India strongly countered what it called "disinformation" from the Pakistani delegation, asserting that it is Pakistan — not India — that has consistently violated the spirit of the 1960 treaty. Ambassador Harish outlined a range of provocations that shaped New Delhi's decision:

  • Decades of state-sponsored terrorism, including the recent attack in Pahalgam that targeted Indian and foreign tourists, resulting in civilian casualties.

  • Over 20,000 Indian deaths in terror attacks over four decades, with Ambassador Harish describing this as a systematic campaign to undermine India’s civilian life, economic progress, and religious harmony.

  • Obstruction by Pakistan of India’s attempts to modify or upgrade dam infrastructure under permissible treaty provisions.

  • Security threats to Indian water projects, including the 2012 terrorist attack on the Tulbul Navigation Project in Jammu and Kashmir.

Despite these provocations, India emphasized it had displayed “extraordinary patience and magnanimity” for over six decades. The ambassador noted that India had repeatedly approached Pakistan to modernize and renegotiate certain clauses of the treaty to reflect current realities like:

  • Energy demands (especially clean energy through hydropower),

  • Climate change pressures,

  • Demographic shifts, and

  • Safety concerns about outdated infrastructure.

However, these proposals were consistently stonewalled by Pakistan, which India accused of using the treaty as a tool to strategically constrain India’s developmental rights over its own waters.

India’s stand, articulated firmly at the UNSC, is clear: the treaty will remain suspended unless Pakistan “credibly and irrevocably ends its support for terrorism.” The move aligns water diplomacy with national security in a way that fundamentally redefines bilateral ties.

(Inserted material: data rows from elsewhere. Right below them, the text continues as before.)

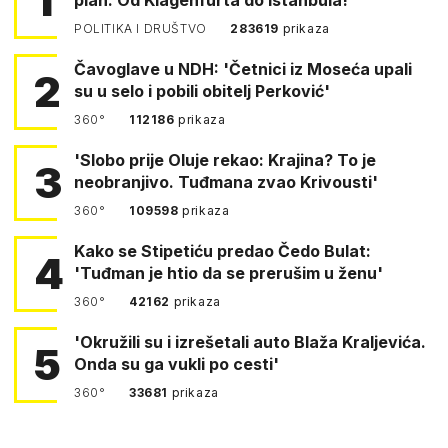
1
POLITIKA I DRUŠTVO
283619
prikaza
Čavoglave u NDH: 'Četnici iz Moseća upali
2
su u selo i pobili obitelj Perković'
360°
112186
prikaza
'Slobo prije Oluje rekao: Krajina? To je
3
neobranjivo. Tuđmana zvao Krivousti'
360°
109598
prikaza
Kako se Stipetiću predao Čedo Bulat:
4
'Tuđman je htio da se prerušim u ženu'
360°
42162
prikaza
'Okružili su i izrešetali auto Blaža Kraljevića.
5
Onda su ga vukli po cesti'
360°
33681
prikaza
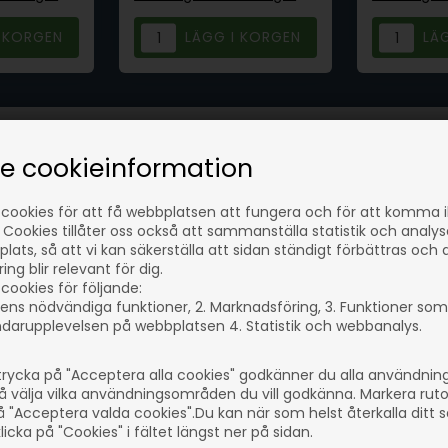
se cookieinformation
ukter
 cookies för att få webbplatsen att fungera och för att komma 
 Cookies tillåter oss också att sammanställa statistik och analy
lats, så att vi kan säkerställa att sidan ständigt förbättras och 
ng blir relevant för dig.
cookies för följande:
ens nödvändiga funktioner, 2. Marknadsföring, 3. Funktioner som
darupplevelsen på webbplatsen 4. Statistik och webbanalys.
rycka på "Acceptera alla cookies" godkänner du alla användni
å välja vilka användningsområden du vill godkänna. Markera rut
å "Acceptera valda cookies".Du kan när som helst återkalla ditt
icka på "Cookies" i fältet längst ner på sidan.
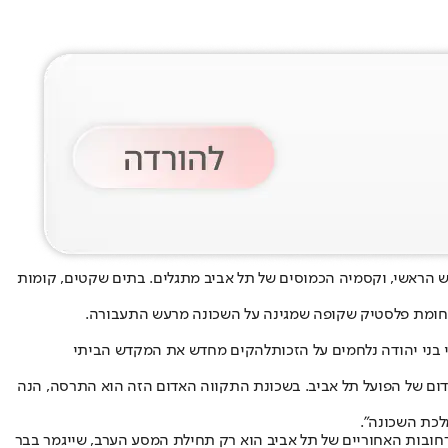
כביש הראשי, וקסמיה הכמוסים של תל אביב מתגלים. בתים שקטים, קומות
ים בחומת פלסטיק שקופה שמגינה על השכונה מרעש התעבורה.
בני יהודה נלחמים על הזכות
להקים מחדש את המקדש הביתי
 אדום של הפועל תל אביב. בשכונת התקווה האדום הזה הוא התרסה, הנה
ברחובות האחוריים של תל אביב הוא רק תחילת המסע הערב, שייגמר בבר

This is significant because the Indus Waters Treaty—brokered by the World Bank in 1960—has long been seen as a rare example of peaceful cooperation between the two rivals, even during wartime. It allocated the eastern rivers (Ravi, Beas, Sutlej) to India and the western rivers (Indus, Jhelum, Chenab) to Pakistan, allowing limited Indian use of the latter.

India’s April 23 decision to suspend the IWT following the Baisaran Valley terror attack represents the first such disruption of the treaty since its inception. Although cross-border firing had reportedly ceased after mutual talks, the treaty remains on hold, signaling that diplomatic engagement alone may no longer suffice for India without a fundamental change in Pakistan’s stance on terrorism.

In essence, India’s message to the international community is twofold:

  1. Terrorism and trust cannot coexist in transboundary agreements.

  2. Water cannot continue to flow when blood continues to be spilled.